=== Exercise passage ===

7.7 KiB
7.7 KiB
Security Implementation Guide
This document outlines the security measures implemented in Notely.
🔐 Authentication Security
Password Hashing
- Algorithm: Argon2id (memory-hard, resistant to GPU attacks)
- Configuration:
- Memory: 64 MB
- Time: 1 iteration
- Parallelism: 4 threads
- Salt: 16 random bytes (cryptographically secure)
// Generated hash format:
$argon2id$v=19$m=65536,t=1,p=4$salt_hex$hash_hex
JWT Tokens
- Algorithm: HS256 (HMAC-SHA256)
- Access Token TTL: 1 hour
- Refresh Token TTL: 7 days (HTTP-only secure cookie)
- Claims:
user_id: User's MongoDB ObjectIDemail: User's email addressusername: User's usernameiat: Issued at timestampexp: Expiration timestampiss: Issuer (verified against hardcoded value)
Brute-Force Protection
- Track failed login attempts in
login_attemptscollection - Rate limit: Max 5 failed attempts per IP per 15 minutes
- Account lockout: 15 minutes after 5 consecutive failures
- Cleanup: Expired records auto-deleted via TTL index
🛡️ Authorization Security
Role-Based Access Control (RBAC)
Space Roles:
├── Owner (all permissions)
├── Editor (create/edit/delete notes)
└── Viewer (read-only)
Space-Level Data Isolation
ALL queries include mandatory space_id filter
// Correct query pattern:
db.notes.find({ space_id: spaceID, ... })

=== Data section ===

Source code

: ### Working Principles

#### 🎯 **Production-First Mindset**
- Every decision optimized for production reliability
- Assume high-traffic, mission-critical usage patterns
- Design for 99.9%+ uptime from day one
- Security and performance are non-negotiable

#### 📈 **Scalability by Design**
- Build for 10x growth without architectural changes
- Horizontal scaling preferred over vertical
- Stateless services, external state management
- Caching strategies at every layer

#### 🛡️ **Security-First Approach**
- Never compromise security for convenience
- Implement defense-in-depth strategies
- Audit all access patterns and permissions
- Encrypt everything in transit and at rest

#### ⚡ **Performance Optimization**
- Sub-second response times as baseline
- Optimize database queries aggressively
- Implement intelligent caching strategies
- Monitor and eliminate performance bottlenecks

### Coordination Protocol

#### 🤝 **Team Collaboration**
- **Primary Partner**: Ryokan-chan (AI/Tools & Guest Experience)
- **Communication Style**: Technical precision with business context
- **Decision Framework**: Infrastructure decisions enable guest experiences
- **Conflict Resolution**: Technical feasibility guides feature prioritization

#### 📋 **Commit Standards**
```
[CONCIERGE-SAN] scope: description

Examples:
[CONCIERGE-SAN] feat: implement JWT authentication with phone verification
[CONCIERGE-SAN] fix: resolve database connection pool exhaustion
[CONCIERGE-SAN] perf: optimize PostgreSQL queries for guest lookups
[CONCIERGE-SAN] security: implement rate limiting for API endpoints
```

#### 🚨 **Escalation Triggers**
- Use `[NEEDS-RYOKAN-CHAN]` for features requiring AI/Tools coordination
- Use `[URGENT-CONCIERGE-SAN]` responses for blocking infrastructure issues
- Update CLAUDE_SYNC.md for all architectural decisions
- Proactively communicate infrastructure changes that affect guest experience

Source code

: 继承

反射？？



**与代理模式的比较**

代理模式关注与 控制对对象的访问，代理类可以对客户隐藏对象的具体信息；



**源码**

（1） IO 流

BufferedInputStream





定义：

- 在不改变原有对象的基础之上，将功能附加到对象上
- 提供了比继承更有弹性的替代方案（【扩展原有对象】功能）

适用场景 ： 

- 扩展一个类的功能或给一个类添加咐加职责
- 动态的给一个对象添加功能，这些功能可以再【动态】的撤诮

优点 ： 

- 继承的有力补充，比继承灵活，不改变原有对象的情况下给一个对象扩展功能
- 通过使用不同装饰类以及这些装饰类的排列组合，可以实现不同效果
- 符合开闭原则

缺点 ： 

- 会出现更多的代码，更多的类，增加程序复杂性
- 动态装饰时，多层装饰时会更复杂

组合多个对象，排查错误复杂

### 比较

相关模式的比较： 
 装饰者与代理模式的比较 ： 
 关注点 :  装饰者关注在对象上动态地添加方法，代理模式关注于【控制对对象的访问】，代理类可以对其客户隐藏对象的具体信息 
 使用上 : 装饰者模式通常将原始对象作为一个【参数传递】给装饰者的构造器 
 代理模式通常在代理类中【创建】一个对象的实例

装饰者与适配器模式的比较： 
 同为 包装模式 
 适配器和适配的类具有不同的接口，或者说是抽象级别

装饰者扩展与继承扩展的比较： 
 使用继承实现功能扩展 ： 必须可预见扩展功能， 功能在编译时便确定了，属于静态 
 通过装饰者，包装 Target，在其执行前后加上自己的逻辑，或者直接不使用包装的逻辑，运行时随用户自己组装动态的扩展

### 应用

===

Questions on the material »
A: How would you put this sentence from the Notely security guide into Spanish: "This document outlines the security measures implemented in Notely."?
B: Answer these questions from the Notely security guide:
(i) Which algorithm does Notely use for password hashing?
(ii) How long does an access token remain valid?
(iii) What level of access does the Viewer space role have?
C: Could you pick up the Notely security guide right after its last line and keep writing it?
None of the source data is needed for these tasks.

Replies »
A: Este documento describe las medidas de seguridad implementadas en Notely.

B:
(i) Argon2id
(ii) 1 hour
(iii) Read-only

C:
// Never allow:
db.notes.find({ user_id: userID }) // ❌ Cross-space leak possible
Middleware Authorization Flow
1. Extract JWT token → Verify signature & expiration
2. Load user credentials → Verify user is active
3. Check space membership → Verify user_id + space_id + role
4. Execute request → With space_id context
🔑 Data Encryption
At Rest
- OAuth client secrets encrypted with AES-256-GCM
- Stored in MongoDB with encryption key in environment variables
- Decryption happens only when reading from database
plaintext, err := encryptor.Encrypt(clientSecret) // Stores encrypted blob
recovered, err := encryptor.Decrypt(plaintext) // Decrypts on retrieval
In Transit
- HTTPS/TLS required in production (enforced via Nginx)
- Secure cookies:
Secure,HttpOnly,SameSite=Laxflags - All sensitive data transmitted over encrypted channels
🚨 Input Validation
Backend Validation (MANDATORY)
Every endpoint validates:
- Type validation - JSON schema validation
- Length limits - min/max string lengths
- Format validation - email, ObjectID, URL formats
- Range validation - pagination limits
type CreateNoteRequest struct {
Title string `validate:"required,min=1,max=255"`
Content string `validate:"max=50000"`
Tags []string `validate:"max=100,dive,max=50"`
}
Frontend Validation
- Input sanitization - trim whitespace
- Format validation - regex patterns
- Debounced searches - prevent query spam
- Client-side feedback - improve UX
Output Sanitization
Markdown → HTML conversion sanitized with DOMPurify:
// XSS prevention
const dirty = marked.parse(userMarkdown);
const clean = DOMPurify.sanitize(dirty);
// Blocks: scripts, event handlers, dangerous attributes
🌐 Web Security Headers
Implemented via Nginx and Go middleware:
| Header | Value | Purpose |
|---|---|---|
Strict-Transport-Security |
max-age=31536000 |
Force HTTPS |
X-Content-Type-Options |
nosniff |
Prevent MIME sniffing |
X-Frame-Options |
DENY |
Prevent clickjacking |
X-XSS-Protection |
1; mode=block |
XSS protection (older browsers) |
Content-Security-Policy |
Restrictive policy | Prevent XSS attacks |
Referrer-Policy |
strict-origin-when-cross-origin |
Referrer control |
CSP Policy:
default-src 'self'
script-src 'self' 'unsafe-inline' (for development only)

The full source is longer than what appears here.